At the Crossroads of American Photography examines the aesthetic interrelationship of three photographers who helped define the course of American photography: Frederick Sommer, Harry Callahan and Aaron Siskind. Although each has been honored with individual museum retrospectives, this is the first full comparison of their work and exploration of their robust, prescient exchange of ideas about photography, abstraction and metaphor. Self-taught as photographers, they helped shape a national community of peers and the evolution of photography as an art form. They are the bridge between the purity of Group f/64-era photography at mid-century and the hybrid approaches to the medium seen today.
These men, whose professional friendships span 25 years, were dubbed the “holy trinity” of American photography. This exhibition and publication highlight the powerful role of such camaraderie in shaping photography at this seminal time, before the emergence of a market for photography and before widespread artistic acceptance of the medium. It brings to light contrasting philosophies of the artist/photographer’s role (influenced by existentialism for Siskind and by the writings of Spinoza for Sommer); the interest in chance as an artistic process; the expressive potential of photographic ‘found’ objects and ‘collage’; experimental abstraction; close affiliations with “fine art” movements (New Bauhaus, Abstract Expressionism and Surrealism); and changing attitudes toward the fine-print tradition. This project explores the intellectual genealogy of American photography, as well as the artistic personalities that helped define photographic education in this country for generations to come.

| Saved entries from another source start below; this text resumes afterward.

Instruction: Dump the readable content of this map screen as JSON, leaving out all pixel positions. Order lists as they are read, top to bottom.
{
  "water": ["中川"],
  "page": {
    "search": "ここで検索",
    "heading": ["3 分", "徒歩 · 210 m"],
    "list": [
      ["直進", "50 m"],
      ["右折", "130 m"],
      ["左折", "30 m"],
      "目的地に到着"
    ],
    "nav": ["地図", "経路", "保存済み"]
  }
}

This publication, which accompanies an exhibition at The Scottsdale Museum of Contemporary Art, includes 66 of the most seminal images from the show (22 by each photographer), a thorough text by guest curator Keith F. Davis, an essay by Dr. Britt Salvesen, and a complete exhibition checklist. The images included in the exhibtion will be borrowed from the Nelson-Atkins Museum of Art, Frederick and Frances Sommer Foundation in Prescott, and a heretofore unseen vast private collection in northern Arizona, which are together nearly comprehensive and of especially remarkable high quality.
About the Photographers
Harry Morey Callahan (October 22, 1912 – March 15, 1999) was an American photographer who is considered one of the great innovators of modern American photography. He was born in Detroit, Michigan and started photographing in 1938 as an autodidact. By 1946, he was appointed by László Moholy-Nagy to teach photography at the Institute of Design in Chicago. Callahan retired in 1977, at which time he was teaching at the Rhode Island School of Design. Callahan left behind 100,000 negatives and over 10,000 proof prints. The Center for Creative Photography at the University of Arizona maintains his photographic archives. His estate is represented in New York by the Pace/MacGill Gallery.

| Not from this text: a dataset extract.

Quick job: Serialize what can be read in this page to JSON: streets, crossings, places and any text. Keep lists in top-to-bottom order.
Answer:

Aaron Siskind (1903 -1991) was an American abstract expressionist photographer. In his biography he wrote that he began his foray into photography when he received a camera for a wedding gift and began taking pictures on his honeymoon. He quickly realized the artistic potential this offered. He worked in both New York City and Chicago.In 1950 Siskind met Harry Callahan when both were teaching at Black Mountain College in the summer. Later, Callahan persuaded Siskind to join him as part of the faculty of the IIT Institute of Design in Chicago (founded by Lazlo Moholy-Nagy as The New Bauhaus ). In 1971 he followed Callahan (who had left in 1961) to teach for the rest of his life at the Rhode Island School of Design.
Frederick Sommer (September 7, 1905 – January 23, 1999), was born in Angri, Italy and raised in Brazil. Considered a master photographer, Sommer first experimented with photography in 1931 after being diagnosed with tuberculosis the year prior. Sommer started to seriously explore the artistic possibilities of photography in 1938 when he acquired an 8×10 Century Universal Camera, eventually encompassing the genres of still life (chicken parts and assemblage), horizonless landscapes, jarred subjects, cut-paper, cliché-verre negatives and nudes. His archive (of negatives and correspondence) was part of founding the Center for Creative Photography in 1975 along with Ansel Adams, Harry Callahan, Wynn Bullock, and Aaron Siskind. He taught briefly at Prescott College during the late 60s and substituted for Harry Callahan at IIT Institute of Design in 1957-58 and later at the Rhode Island School of Design.
About the Authors
Keith F. Davis is a curator at the Nelson-Atkins Museum of Art and the Hallmark Collection.
Britt Salvesen is the director of the Center for Creative Photography, University of Arizona, Tucson.